Der Präsident selbst versteht nicht, dass so etwas nicht in Ordnung geht, zumindest dann nicht, wenn sein Land in den Internationalen Beziehungen als ernsthafter, verlässlicher Partner gelten will. Menschlich verständlich: Er will der Familie, der er viel verdankt, nicht in den Rücken fallen. Problematisch wird es, weil Ollanta Humala der gewählte Präsident eines demokratischen Staates ist und in soweit mehr Verantwortung trägt als für sein eskapadenreiches soziales Umfeld. Bis heute hat sich Humala – meines Wissen nach – auch noch nicht von einer Äußerung seiner Mutter distanziert, die meinte, man solle zur Abschreckung einige Homosexuelle öffentlich erschießen lassen.
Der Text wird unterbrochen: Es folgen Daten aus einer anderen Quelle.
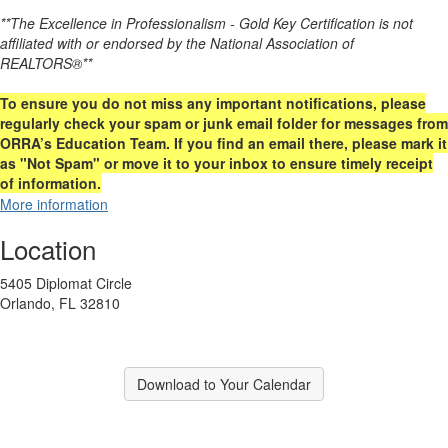
**The Excellence in Professionalism - Gold Key Certification is not
affiliated with or endorsed by the National Association of
REALTORS®**
To ensure you do not miss any important notifications, please
regularly check your spam or junk email folder for messages from
ORRA’s Education Team. If you find an email there, please mark it
as "Not Spam" or move it to your inbox to ensure timely receipt
of information.
More information
Location
5405 Diplomat Circle
Orlando, FL 32810
Download to Your Calendar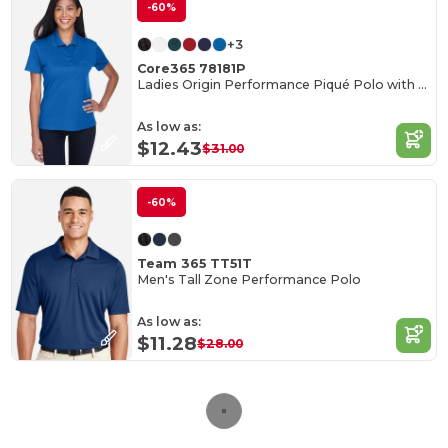
-60%
+3
Core365 78181P
Ladies Origin Performance Piqué Polo with Pocket
As low as:
$12.43
$31.00
-60%
Team 365 TT51T
Men's Tall Zone Performance Polo
As low as:
$11.28
$28.00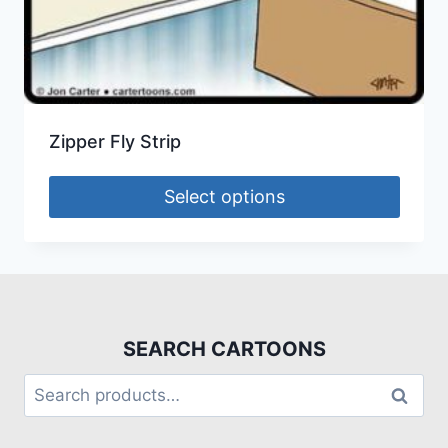
Zipper Fly Strip
Select options
SEARCH CARTOONS
Search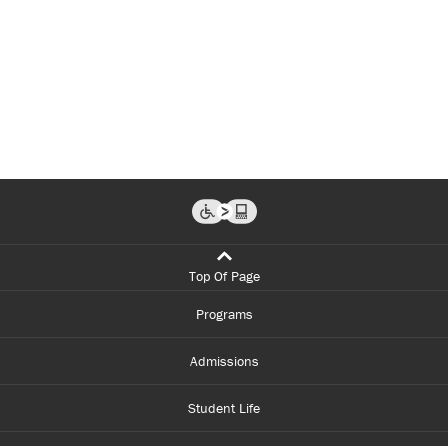
Top Of Page
Programs
Admissions
Student Life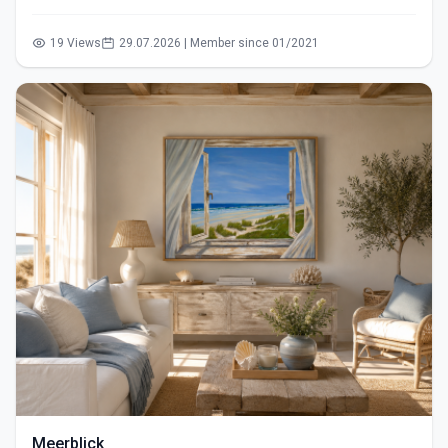
19 Views
29.07.2026 | Member since 01/2021
Meerblick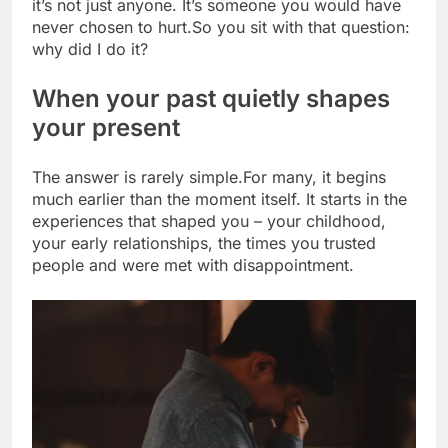
it’s not just anyone. It’s someone you would have
never chosen to hurt.
So you sit with that question:
why did I do it?
When your past quietly shapes
your present
The answer is rarely simple.
For many, it begins
much earlier than the moment itself. It starts in the
experiences that shaped you – your childhood,
your early relationships, the times you trusted
people and were met with disappointment.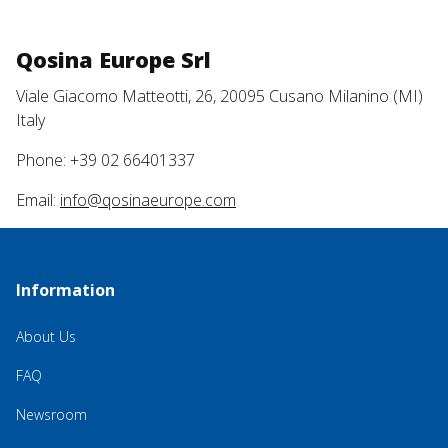
Qosina Europe Srl
Viale Giacomo Matteotti, 26, 20095 Cusano Milanino (MI)
Italy
Phone: +39 02 66401337
Email:
info@qosinaeurope.com
Information
About Us
FAQ
Newsroom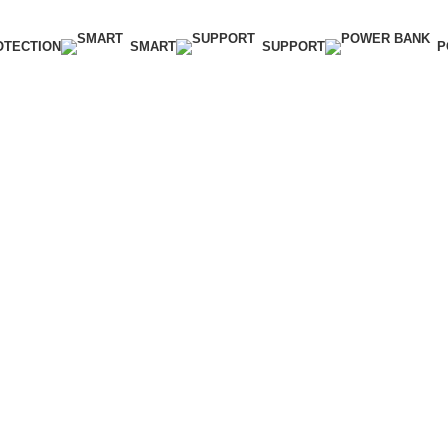
OTECTION
SMART
SUPPORT
P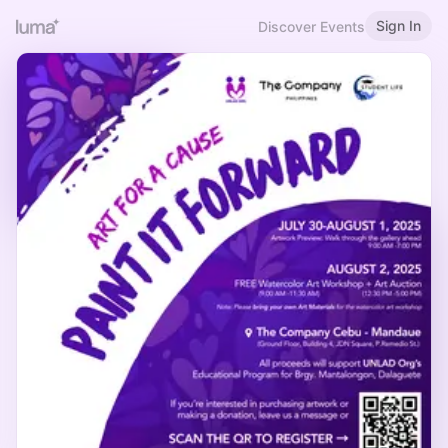
Sign In
Discover Events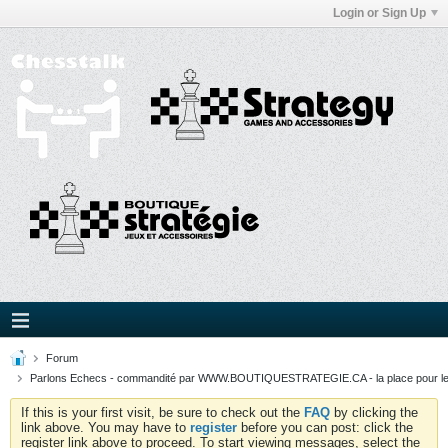
Login or Sign Up
Forum
Parlons Echecs - commandité par WWW.BOUTIQUESTRATEGIE.CA - la place pour l
If this is your first visit, be sure to check out the
FAQ
by clicking the
link above. You may have to
register
before you can post: click the
register link above to proceed. To start viewing messages, select the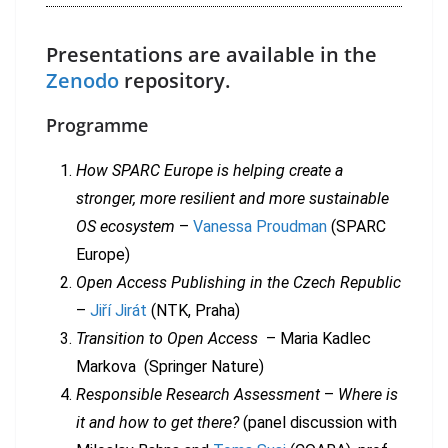
Presentations are available in the
Zenodo
repository.
Programme
How SPARC Europe is helping create a
stronger, more resilient and more sustainable
OS ecosystem
–
Vanessa Proudman
(SPARC
Europe)
Open Access Publishing in the Czech Republic
–
Jiří Jirát
(NTK, Praha)
Transition to Open Access
– Maria Kadlec
Markova (Springer Nature)
Responsible Research Assessment
–
Where is
it and how to get there?
(panel discussion with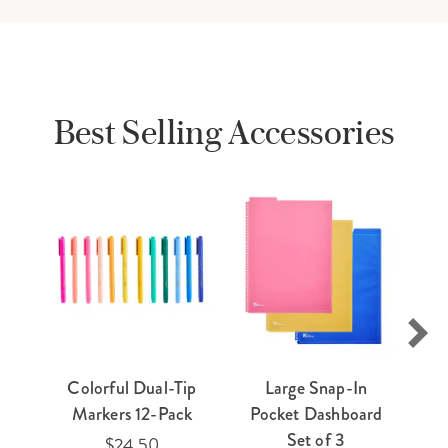
Best Selling Accessories
Colorful Dual-Tip
Large Snap-In
E
Markers 12-Pack
Pocket Dashboard
Ti
Set of 3
$24.50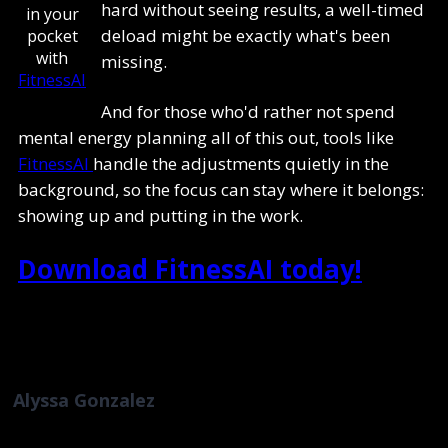
hard without seeing results, a well-timed
in your
deload might be exactly what's been
pocket
with
missing.
FitnessAI
And for those who'd rather not spend
mental energy planning all of this out, tools like
FitnessAI
handle the adjustments quietly in the
background, so the focus can stay where it belongs:
showing up and putting in the work.
Download FitnessAI today!
Alyssa Gonzalez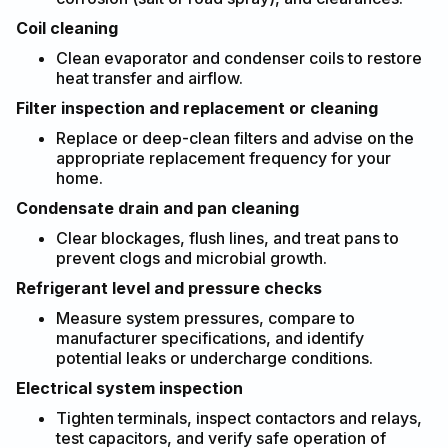
Coil cleaning
Clean evaporator and condenser coils to restore
heat transfer and airflow.
Filter inspection and replacement or cleaning
Replace or deep-clean filters and advise on the
appropriate replacement frequency for your
home.
Condensate drain and pan cleaning
Clear blockages, flush lines, and treat pans to
prevent clogs and microbial growth.
Refrigerant level and pressure checks
Measure system pressures, compare to
manufacturer specifications, and identify
potential leaks or undercharge conditions.
Electrical system inspection
Tighten terminals, inspect contactors and relays,
test capacitors, and verify safe operation of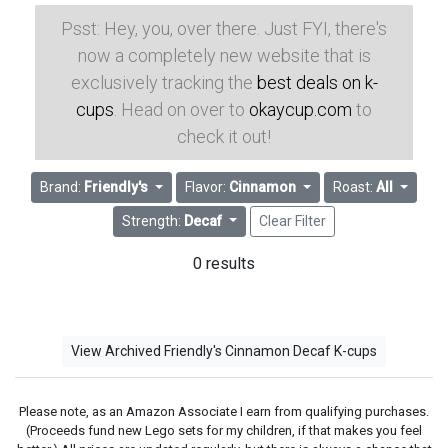
Psst: Hey, you, over there. Just FYI, there's
now a completely new website that is
exclusively tracking the
best deals on k-
cups
. Head on over to
okaycup.com
to
check it out!
Brand:
Friendly's
Flavor:
Cinnamon
Roast:
All
Strength:
Decaf
Clear Filter
0 results
View Archived Friendly's Cinnamon Decaf K-cups
Please note, as an Amazon Associate I earn from qualifying purchases.
(Proceeds fund new Lego sets for my children, if that makes you feel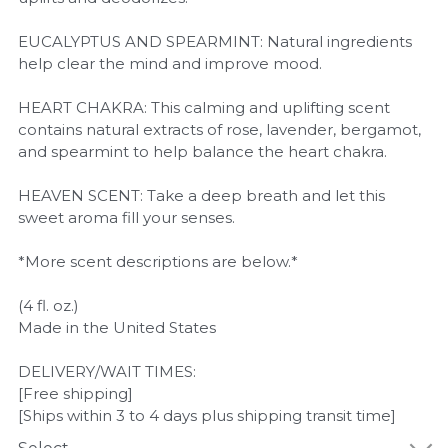
EUCALYPTUS AND SPEARMINT: Natural ingredients
help clear the mind and improve mood.
HEART CHAKRA: This calming and uplifting scent
contains natural extracts of rose, lavender, bergamot,
and spearmint to help balance the heart chakra.
HEAVEN SCENT: Take a deep breath and let this
sweet aroma fill your senses.
*More scent descriptions are below.*
(4 fl. oz.)
Made in the United States
DELIVERY/WAIT TIMES:
[Free shipping]
[Ships within 3 to 4 days plus shipping transit time]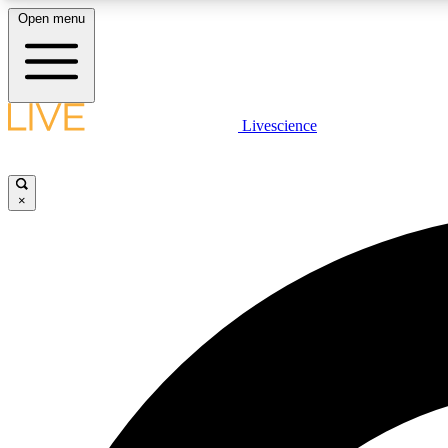
Open menu
Livescience
LIVE SCIENCE PLUS
Get started to get free access to selected news stories, receive
our daily newsletter, post comments, play games and earn
×
badges.
JOIN FREE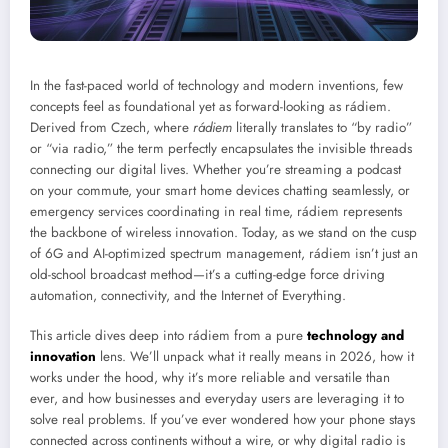
In the fast-paced world of technology and modern inventions, few
concepts feel as foundational yet as forward-looking as rádiem.
Derived from Czech, where
rádiem
literally translates to “by radio”
or “via radio,” the term perfectly encapsulates the invisible threads
connecting our digital lives. Whether you’re streaming a podcast
on your commute, your smart home devices chatting seamlessly, or
emergency services coordinating in real time, rádiem represents
the backbone of wireless innovation. Today, as we stand on the cusp
of 6G and AI-optimized spectrum management, rádiem isn’t just an
old-school broadcast method—it’s a cutting-edge force driving
automation, connectivity, and the Internet of Everything.
This article dives deep into rádiem from a pure
technology and
innovation
lens. We’ll unpack what it really means in 2026, how it
works under the hood, why it’s more reliable and versatile than
ever, and how businesses and everyday users are leveraging it to
solve real problems. If you’ve ever wondered how your phone stays
connected across continents without a wire, or why digital radio is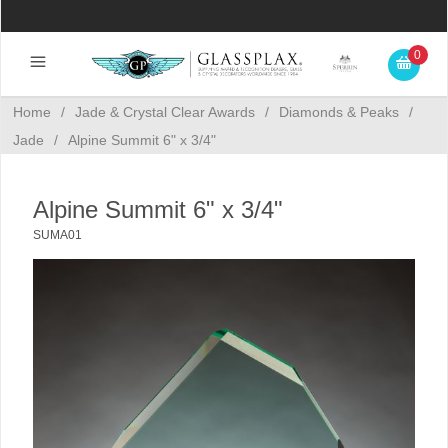
0
Home
/
Jade & Crystal Clear Awards
/
Diamonds & Peaks
/
Jade
/
Alpine Summit 6" x 3/4"
Alpine Summit 6" x 3/4"
SUMA01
Statt dessen bezichtigt der Präsident die Presse, ihn allzu kritisch zu betrachten und ihn für alles Mögliche und Unmögliche zu kritisieren, sogar für seine „Art, sich hinzusetzen“. Richtig ist, dass die Presse nicht gerade zimperlich mit Humala umgeht und seine Aktionen kritisch bis überkritisch begleitet. Richtig ist aber auch, dass genau das ihre Aufgabe ist und Humala sich in seiner Funktion als Präsident mehr gefallen lassen muss denn zuvor, in der bequemen Position eines Oppositionellen. Der Opferkult, den er und seine Anhänger betreiben, zeigt nur mangelndes demokratisches Bewusstsein und fehlende Souveränität im Umgang mit der medialen Öffentlichkeit.

Humala ist nicht ganz so schlecht wie sein Ruf, nicht ganz so ungeschickt, wie manche Äußerung vermuten lässt und nicht ganz so radikal wie vor seinem Amtsantritt.

Doch um seine Wahlversprechen einzulösen, braucht er die Steuern der Unternehmen und der wachsenden Mittelschicht. Und viel Zeit. Ob jene ihm diese über 2016 hinaus einräumen werden, ist mehr als fraglich.